A UK gilts 30-year index chart shows a sharp fall. This means people are buying as yield and price are inverse to each other. 

The pound has also bounced back this morning in anticipation of a key statement from the newly appointed Chancellor Jeremy Hunt who faces the big job of repairing the fallout from the Government’s disastrous mini-budget.

Sterling soared by as much as 1.1 percent to hit $1.1294 against the US dollar soon after the Treasury revealed that Mr Hunt would deliver key parts of a medium-term plan later today in support of “fiscal sustainability”.

There had been fears that a sell-off in gilt markets would resume this morning after the BoE ended its Government bond-buying scheme. Worries of a sell-off were also raised after a U-turn on Corporation Tax on Friday failed to ease investor concerns.

The BoE stood firm and ended its emergency gilt-buying programme – despite fears it could trigger a return to volatile market conditions which sparked a damaging sell-off in gilts. This caused chaos after some pension funds were left on the verge of collapse.

In a statement before markets opened this morning, the BoE said its bond-buying programme had “enabled a significant increase in the resilience of the sector”.

It said: “In line with its financial stability objective, the Bank of England has carried out temporary and targeted purchases of long-dated UK Government bonds since 28 September.

“The Bank increased the maximum size of its daily auctions from £5bn to £10bn on 10 October. Index-linked government bonds were included within the temporary purchase scheme on 11 October.

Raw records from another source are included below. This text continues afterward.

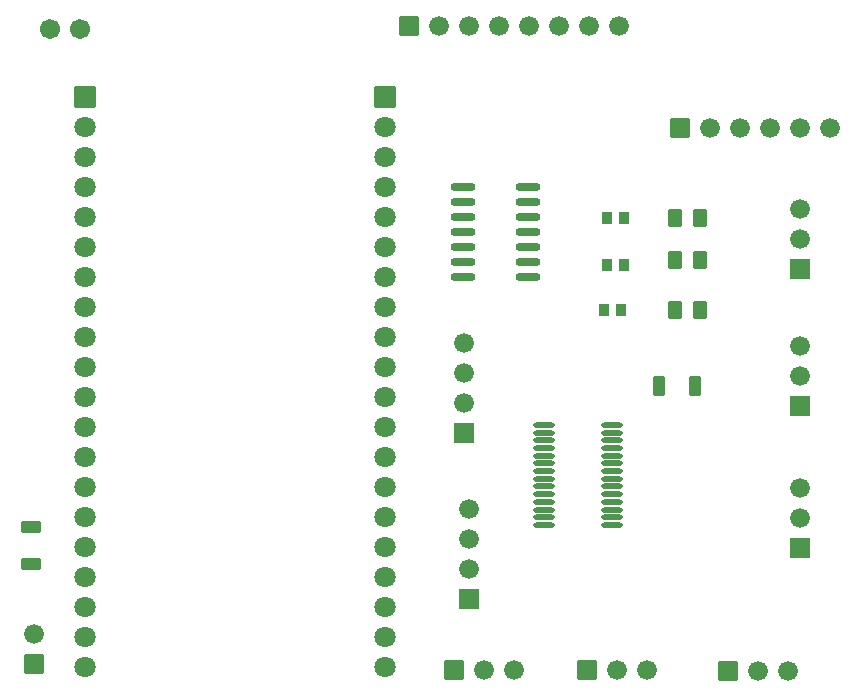
<source format=gts>
G04 Layer: TopSolderMaskLayer*
G04 EasyEDA v6.5.22, 2022-12-01 15:05:32*
G04 f9cf6ae4047b4148b17f980a7d3d99a3,3377a35bda5640eaacad09db658d017c,10*
G04 Gerber Generator version 0.2*
G04 Scale: 100 percent, Rotated: No, Reflected: No *
G04 Dimensions in inches *
G04 leading zeros omitted , absolute positions ,3 integer and 6 decimal *
%FSLAX36Y36*%
%MOIN*%

%AMMACRO1*1,1,$1,$2,$3*1,1,$1,$4,$5*1,1,$1,0-$2,0-$3*1,1,$1,0-$4,0-$5*20,1,$1,$2,$3,$4,$5,0*20,1,$1,$4,$5,0-$2,0-$3,0*20,1,$1,0-$2,0-$3,0-$4,0-$5,0*20,1,$1,0-$4,0-$5,$2,$3,0*4,1,4,$2,$3,$4,$5,0-$2,0-$3,0-$4,0-$5,$2,$3,0*%
%ADD10MACRO1,0.004X-0.0177X0.0315X0.0177X0.0315*%
%ADD11MACRO1,0.004X-0.031X0.031X0.031X0.031*%
%ADD12C,0.0660*%
%ADD13R,0.0660X0.0660*%
%ADD14MACRO1,0.004X-0.0159X-0.017X-0.0159X0.017*%
%ADD15MACRO1,0.004X0.0159X-0.017X0.0159X0.017*%
%ADD16O,0.084236X0.026597999999999997*%
%ADD17O,0.07216900000000001X0.017504*%
%ADD18MACRO1,0.004X0.0315X0.0177X0.0315X-0.0177*%
%ADD19C,0.0670*%
%ADD20MACRO1,0.004X0.0197X-0.0276X-0.0197X-0.0276*%
%ADD21C,0.0709*%
%ADD22MACRO1,0.004X0.0335X-0.0335X-0.0335X-0.0335*%

%LPD*%
D10*
G01*
X2478976Y755000D03*
G01*
X2601023Y755000D03*
D11*
G01*
X1795000Y-190000D03*
D12*
G01*
X1895000Y-190000D03*
G01*
X1995000Y-190000D03*
D11*
G01*
X2240000Y-190000D03*
D12*
G01*
X2340000Y-190000D03*
G01*
X2440000Y-190000D03*
D11*
G01*
X2710000Y-195000D03*
D12*
G01*
X2810000Y-195000D03*
G01*
X2910000Y-195000D03*
D13*
G01*
X2950000Y215000D03*
D12*
G01*
X2950000Y315000D03*
G01*
X2950000Y415000D03*
D13*
G01*
X2950000Y690000D03*
D12*
G01*
X2950000Y790000D03*
G01*
X2950000Y890000D03*
D13*
G01*
X2950000Y1145000D03*
D12*
G01*
X2950000Y1245000D03*
G01*
X2950000Y1345000D03*
D14*
G01*
X2354655Y1010000D03*
D15*
G01*
X2295344Y1010000D03*
D14*
G01*
X2364655Y1160000D03*
D15*
G01*
X2305344Y1160000D03*
D14*
G01*
X2364655Y1315000D03*
D15*
G01*
X2305344Y1315000D03*
D16*
G01*
X1825979Y1420000D03*
G01*
X1825979Y1370000D03*
G01*
X1825979Y1320000D03*
G01*
X1825979Y1270000D03*
G01*
X1825979Y1220000D03*
G01*
X1825979Y1170000D03*
G01*
X1825979Y1120000D03*
G01*
X2044020Y1420000D03*
G01*
X2044020Y1370000D03*
G01*
X2044020Y1320000D03*
G01*
X2044020Y1270000D03*
G01*
X2044020Y1220000D03*
G01*
X2044020Y1170000D03*
G01*
X2044020Y1120000D03*
D17*
G01*
X2322830Y293659D03*
G01*
X2322830Y319250D03*
G01*
X2322830Y344839D03*
G01*
X2322830Y370430D03*
G01*
X2322830Y396019D03*
G01*
X2322830Y421610D03*
G01*
X2322830Y447210D03*
G01*
X2322830Y472800D03*
G01*
X2322830Y498389D03*
G01*
X2322830Y523980D03*
G01*
X2322830Y549569D03*
G01*
X2322830Y575160D03*
G01*
X2322830Y600749D03*
G01*
X2322830Y626340D03*
G01*
X2097179Y293659D03*
G01*
X2097179Y319250D03*
G01*
X2097179Y344839D03*
G01*
X2097179Y370430D03*
G01*
X2097179Y396019D03*
G01*
X2097179Y421610D03*
G01*
X2097179Y447210D03*
G01*
X2097179Y472800D03*
G01*
X2097179Y498389D03*
G01*
X2097179Y523980D03*
G01*
X2097179Y549569D03*
G01*
X2097179Y575160D03*
G01*
X2097179Y600749D03*
G01*
X2097179Y626340D03*
D18*
G01*
X385000Y286023D03*
G01*
X385000Y163976D03*
D13*
G01*
X1830000Y600000D03*
D12*
G01*
X1830000Y700000D03*
G01*
X1830000Y800000D03*
G01*
X1830000Y900000D03*
D13*
G01*
X1845000Y45000D03*
D12*
G01*
X1845000Y145000D03*
G01*
X1845000Y245000D03*
G01*
X1845000Y345000D03*
D19*
G01*
X450000Y1945000D03*
G01*
X550000Y1945000D03*
D20*
G01*
X2616350Y1010000D03*
G01*
X2533649Y1010000D03*
G01*
X2616350Y1175000D03*
G01*
X2533649Y1175000D03*
G01*
X2616350Y1315000D03*
G01*
X2533649Y1315000D03*
D12*
G01*
X3050000Y1615000D03*
G01*
X2950000Y1615000D03*
G01*
X2850000Y1615000D03*
G01*
X2750000Y1615000D03*
G01*
X2650000Y1615000D03*
D11*
G01*
X2550000Y1615000D03*
G01*
X395000Y-170000D03*
D12*
G01*
X395000Y-70000D03*
D11*
G01*
X1645000Y1955000D03*
D12*
G01*
X1745000Y1955000D03*
G01*
X1845000Y1955000D03*
G01*
X1945000Y1955000D03*
G01*
X2045000Y1955000D03*
G01*
X2145000Y1955000D03*
G01*
X2245000Y1955000D03*
G01*
X2345000Y1955000D03*
D21*
G01*
X1565000Y1620000D03*
G01*
X1565000Y1520000D03*
G01*
X1565000Y1420000D03*
G01*
X1565000Y1320000D03*
G01*
X1565000Y1220000D03*
G01*
X1565000Y1120000D03*
G01*
X1565000Y1020000D03*
G01*
X1565000Y920000D03*
G01*
X1565000Y820000D03*
G01*
X1565000Y720000D03*
G01*
X1565000Y620000D03*
G01*
X1565000Y520000D03*
G01*
X1565000Y420000D03*
G01*
X1565000Y320000D03*
G01*
X1565000Y220000D03*
G01*
X565000Y1520000D03*
G01*
X565000Y1420000D03*
G01*
X565000Y1320000D03*
G01*
X565000Y1220000D03*
G01*
X565000Y1120000D03*
G01*
X565000Y1020000D03*
G01*
X565000Y920000D03*
G01*
X565000Y820000D03*
G01*
X565000Y720000D03*
G01*
X565000Y620000D03*
G01*
X565000Y520000D03*
G01*
X565000Y420000D03*
G01*
X565000Y320000D03*
G01*
X565000Y220000D03*
G01*
X565000Y1620000D03*
G01*
X1565000Y120000D03*
G01*
X1565000Y20000D03*
D22*
G01*
X1564994Y1719994D03*
G01*
X564994Y1719994D03*
D21*
G01*
X565000Y120000D03*
G01*
X565000Y20000D03*
G01*
X1565000Y-80000D03*
G01*
X565000Y-80000D03*
G01*
X565000Y-180000D03*
G01*
X1565000Y-180000D03*
M02*

</source>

“At the outset of the intervention, the Bank said that it would carry out temporary purchases on whatever scale was necessary to restore orderly market conditions.

“The purpose of the operations was to provide time for LDI funds to address risks to their resilience from volatility in the gilt market, not to provide a permanent backstop.

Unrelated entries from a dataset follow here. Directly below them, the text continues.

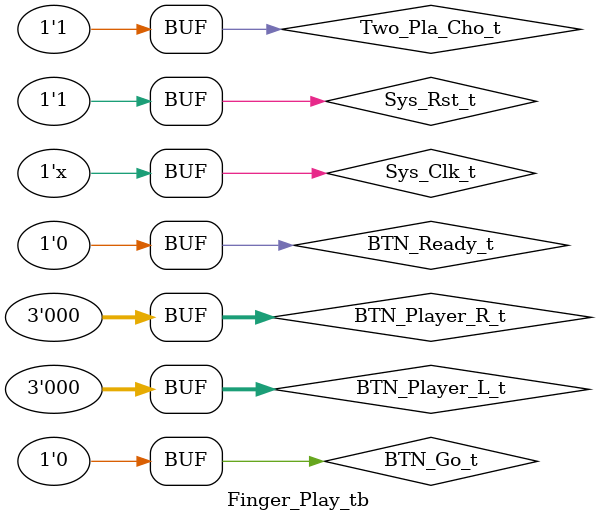
<source format=v>
`timescale 10ns/10ns
module Finger_Play_tb();

parameter T=0.1;
parameter Delay = 5_000_00;
	
	/*输入接口*/
	reg Sys_Clk_t;
	reg Sys_Rst_t;
	reg BTN_Ready_t;
	reg BTN_Go_t;
	reg [2:0] BTN_Player_L_t;
	reg [2:0] BTN_Player_R_t;
	reg Two_Pla_Cho_t;
	
	/*输出接口*/
	wire LED_t;
	wire [5:0] LED_Test_t;
	wire [7:0] ROW_t;
	wire [7:0] COL_t;
	wire [6:0] Segment_t;
	wire [7:0] Scan_t;
	wire piano_out_t;
	wire lcd_en_t;
    wire lcd_rw_t;
    wire lcd_rs_t;
    wire [7:0] DATA_BUS_t;
	
	/*初始化*/
	initial begin
		Sys_Clk_t = 1'b0;
		#(T+1) 
        #(T+1) BTN_Ready_t = 1'b0;
		#(T+1) BTN_Go_t = 1'b0;
		#(T+1) Two_Pla_Cho_t = 1'b1;
		#(T+1) Sys_Rst_t = 1'b1;
        BTN_Player_L_t = 3'b0;
        BTN_Player_R_t = 3'b0;
	end
	
	/*输入测试*/
	always #(10*T) Sys_Clk_t = ~Sys_Clk_t;
    always begin
		#(Delay*T)BTN_Ready_t = 1'b1;#(Delay*T) BTN_Ready_t = 1'b0;
		#(Delay*T)BTN_Player_L_t = 3'b001;BTN_Player_R_t = 3'b001;#(Delay*T)BTN_Player_L_t = 3'b000;BTN_Player_R_t = 3'b000;//左石头右石头
		#(Delay*T)BTN_Go_t = 1'b1;	 #(Delay*T) BTN_Go_t = 1'b0;
		#(Delay*T)BTN_Ready_t = 1'b1;#(Delay*T) BTN_Ready_t = 1'b0;
		#(Delay*T)BTN_Player_L_t = 3'b001;BTN_Player_R_t = 3'b010;#(Delay*T)BTN_Player_L_t = 3'b000;BTN_Player_R_t = 3'b000;//左石头右剪刀
		#(Delay*T)BTN_Go_t = 1'b1;	 #(Delay*T) BTN_Go_t = 1'b0;
		#(Delay*T)BTN_Ready_t = 1'b1;#(Delay*T) BTN_Ready_t = 1'b0;
		#(Delay*T)BTN_Player_L_t = 3'b100;BTN_Player_R_t = 3'b001;#(Delay*T)BTN_Player_L_t = 3'b000;BTN_Player_R_t = 3'b000;//左布右石头
		#(Delay*T)BTN_Go_t = 1'b1;	 #(Delay*T) BTN_Go_t = 1'b0;
		#(Delay*T)BTN_Ready_t = 1'b1;#(Delay*T) BTN_Ready_t = 1'b0;
		#(Delay*T)BTN_Player_L_t = 3'b010;BTN_Player_R_t = 3'b100;#(Delay*T)BTN_Player_L_t = 3'b000;BTN_Player_R_t = 3'b000;//左剪刀右布
		#(Delay*T)BTN_Go_t = 1'b1;	 #(Delay*T) BTN_Go_t = 1'b0;
		#(Delay*T)BTN_Ready_t = 1'b1;#(Delay*T) BTN_Ready_t = 1'b0;
		#(2*Delay*T)Sys_Rst_t = 1'b0;#(Delay*T)Sys_Rst_t = 1'b1;
	end
	
	/*模块例化*/
	Finger_Play Finger_Play_u1(
		.Sys_Clk		(Sys_Clk_t),
		.Sys_Rst		(Sys_Rst_t),
		.BTN_Ready		(BTN_Ready_t),
		.BTN_Go			(BTN_Go_t),
		.BTN_Player_L	(BTN_Player_L_t),
		.BTN_Player_R	(BTN_Player_R_t),
		.Two_Pla_Cho	(Two_Pla_Cho_t),
		.LED			(LED_t),
		.LED_Test		(LED_Test_t),
		.ROW			(ROW_t),
		.COL			(COL_t),
		.Segment		(Segment_t),
		.Scan			(Scan_t),
		.piano_out		(piano_out_t),
		.lcd_en			(lcd_en_t),
		.lcd_rw			(lcd_rw_t),
		.lcd_rs			(lcd_rs_t),
		.DATA_BUS		(DATA_BUS_t)
	);

endmodule 
</source>
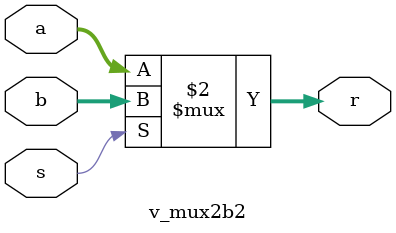
<source format=v>
`timescale 1ns / 1ps
module v_mux2b2(
    input wire s,
    input wire [1:0] a,
    input wire [1:0] b,
    output wire [1:0] r
    );
	 
	 assign r = (s == 1) ? b : a;


endmodule

</source>
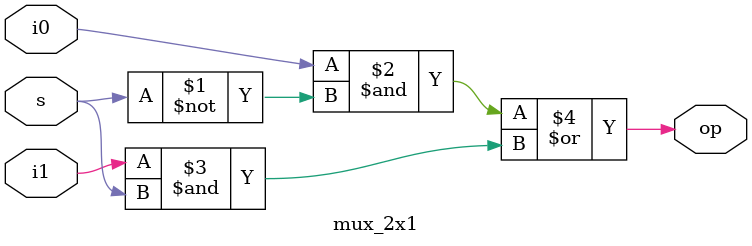
<source format=v>
`timescale 1ns / 1ps


module mux_2x1(
    input i0,i1,s,
    output op
    );
    assign op = (i0 & ~s) | (i1 & s);
endmodule

</source>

“As previously announced, the Bank terminated these operations and ceased all bond purchases on Friday 14 October. As intended, these operations have enabled a significant increase in the resilience of the sector.”

Liability-driven investment (LDI) policies and asset management decisions are largely determined by the sum of current and future liabilities attached to the investor, be it a household or an institution.

In a tweet, Sky News Economics Editor Mr Conway said: “I’m told UK regulators have identified one LDI fund at an asset manager which would face a series of ‘knockouts’ and potential collapse if gilt yields had risen markedly this morning.

“They believe the rest of the system is safe. Important background to HMT statement today.”